| EXTRACT |
◆ ◆ ◆

As far as pricing, $150 for a golden??? I live in the wrong state! LOL! I would be out of business if I charged that much! I charge $50 for an average golden, price would go up if it was matted or had a bad disposition or was hyper/hard to handle, but never more than $80 for a golden. Doodles start at $80 for me-and they would have to have ZERO matts and be nice and calm to get that price. Matted, hyper, or bad disposition would be minimum of $100. But I couldn't get by with any more expensive than about $125 or they'd go elsewhere. Course, maybe that wouldn't be a bad thing...:grin2: (not a doodle fan, lol!)


----------



## Goldens&Friesians (May 31, 2014)

murphy1 said:


> I won't leave Murphy with anyone outside my home....except when the groomer comes to my home in his van. He charges $100 and does a decent job. We only use him in the cold months as I bath Murphy on my deck with a warm water hook up,,,,
> 
> Can one of you tell me, can you over use a rake. Discovered the rake here on the forum and it has been a Godsend. But I don't want to overdo it with cold weather approaching. Thanks for any help!

◆ ◆ ◆

| RAW DATA |

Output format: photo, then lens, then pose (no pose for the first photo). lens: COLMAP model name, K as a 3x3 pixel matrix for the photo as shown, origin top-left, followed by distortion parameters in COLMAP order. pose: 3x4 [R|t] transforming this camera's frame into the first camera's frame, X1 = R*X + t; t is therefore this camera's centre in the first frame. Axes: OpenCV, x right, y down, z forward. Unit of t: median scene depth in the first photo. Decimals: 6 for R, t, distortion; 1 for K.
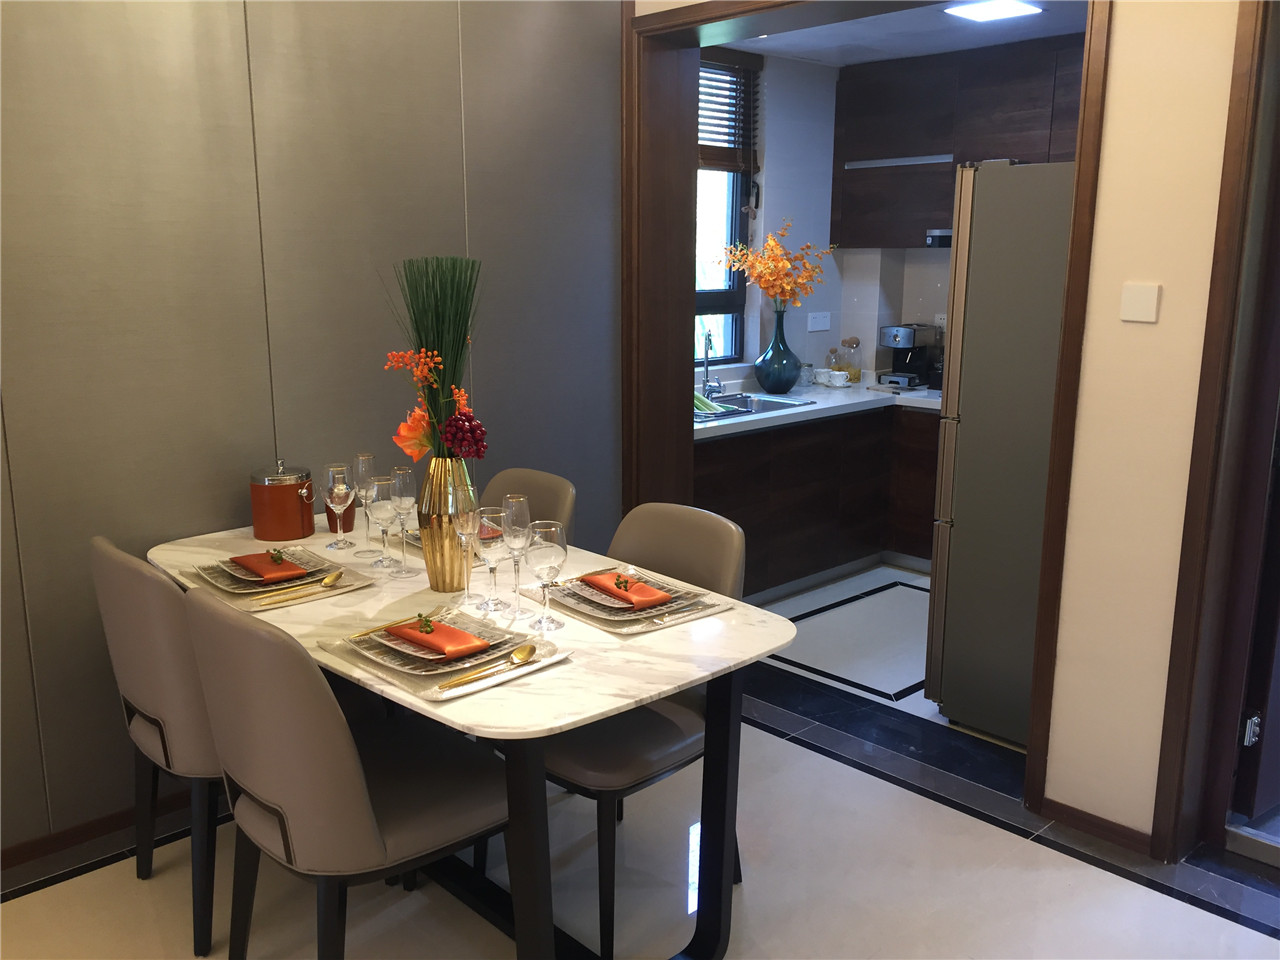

◆ ◆ ◆

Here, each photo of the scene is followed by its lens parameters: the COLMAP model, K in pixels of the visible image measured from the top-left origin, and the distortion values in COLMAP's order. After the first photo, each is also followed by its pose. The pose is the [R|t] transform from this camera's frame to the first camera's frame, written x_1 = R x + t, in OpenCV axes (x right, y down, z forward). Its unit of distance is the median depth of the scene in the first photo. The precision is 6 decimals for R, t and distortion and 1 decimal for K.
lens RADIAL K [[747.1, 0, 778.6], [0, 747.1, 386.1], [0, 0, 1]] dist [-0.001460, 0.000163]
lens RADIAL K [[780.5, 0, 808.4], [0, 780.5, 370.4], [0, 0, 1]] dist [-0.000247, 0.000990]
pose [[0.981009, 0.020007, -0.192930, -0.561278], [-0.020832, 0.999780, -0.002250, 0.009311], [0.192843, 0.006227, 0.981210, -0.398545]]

◆ ◆ ◆

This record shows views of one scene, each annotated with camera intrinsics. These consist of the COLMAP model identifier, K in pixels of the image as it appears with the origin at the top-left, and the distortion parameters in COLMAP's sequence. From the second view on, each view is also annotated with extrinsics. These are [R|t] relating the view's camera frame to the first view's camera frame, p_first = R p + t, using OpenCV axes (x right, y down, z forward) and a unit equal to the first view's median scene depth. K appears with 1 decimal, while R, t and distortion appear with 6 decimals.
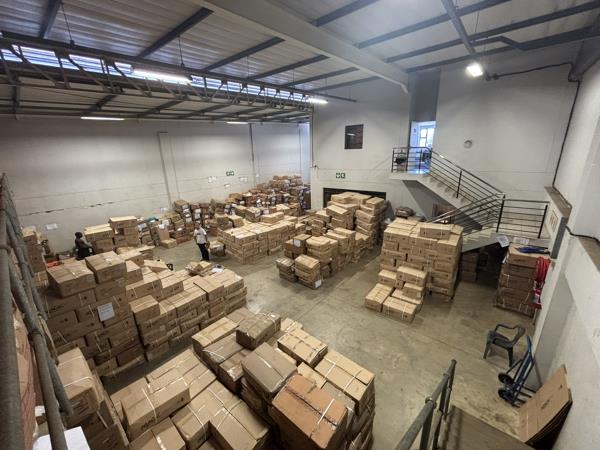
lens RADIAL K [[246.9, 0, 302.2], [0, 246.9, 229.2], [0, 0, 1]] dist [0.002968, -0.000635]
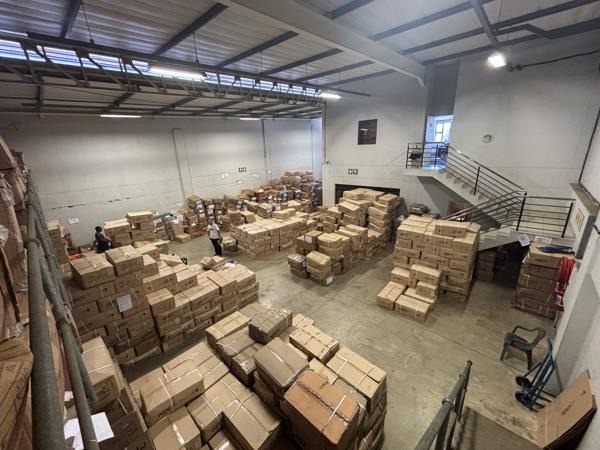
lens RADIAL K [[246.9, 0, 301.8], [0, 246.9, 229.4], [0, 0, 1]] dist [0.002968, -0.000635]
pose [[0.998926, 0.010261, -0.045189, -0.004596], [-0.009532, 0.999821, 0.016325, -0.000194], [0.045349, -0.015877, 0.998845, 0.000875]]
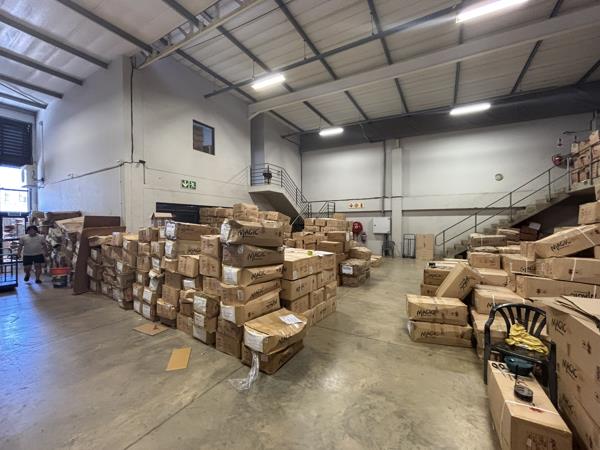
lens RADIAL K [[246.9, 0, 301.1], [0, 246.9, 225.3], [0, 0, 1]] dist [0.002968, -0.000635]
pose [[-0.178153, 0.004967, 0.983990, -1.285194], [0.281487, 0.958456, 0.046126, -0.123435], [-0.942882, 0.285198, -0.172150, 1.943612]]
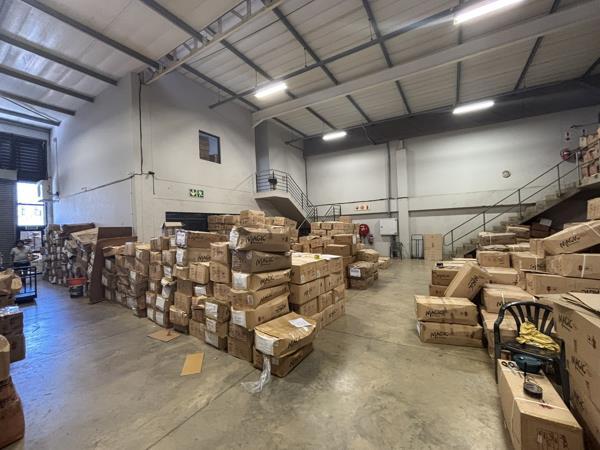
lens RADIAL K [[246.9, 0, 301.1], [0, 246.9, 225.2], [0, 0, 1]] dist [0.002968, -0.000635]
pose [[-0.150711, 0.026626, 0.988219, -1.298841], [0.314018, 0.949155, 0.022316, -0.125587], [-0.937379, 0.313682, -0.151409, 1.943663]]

◆ ◆ ◆

| TASKS TO CARRY OUT |
- 1) In the grooming thread, what does the first poster charge for an average golden?
- 2) Rewrite the stretch of the grooming thread from "As far as pricing, $150" through "doodle fan, lol!)", swapping "golden" for "poodle".

| ANSWERS TO THE EXERCISE |
- 1) $50.

- 2)
As far as pricing, $150 for a poodle??? I live in the wrong state! LOL! I would be out of business if I charged that much! I charge $50 for an average poodle, price would go up if it was matted or had a bad disposition or was hyper/hard to handle, but never more than $80 for a poodle. Doodles start at $80 for me-and they would have to have ZERO matts and be nice and calm to get that price. Matted, hyper, or bad disposition would be minimum of $100. But I couldn't get by with any more expensive than about $125 or they'd go elsewhere. Course, maybe that wouldn't be a bad thing...:grin2: (not a doodle fan, lol!)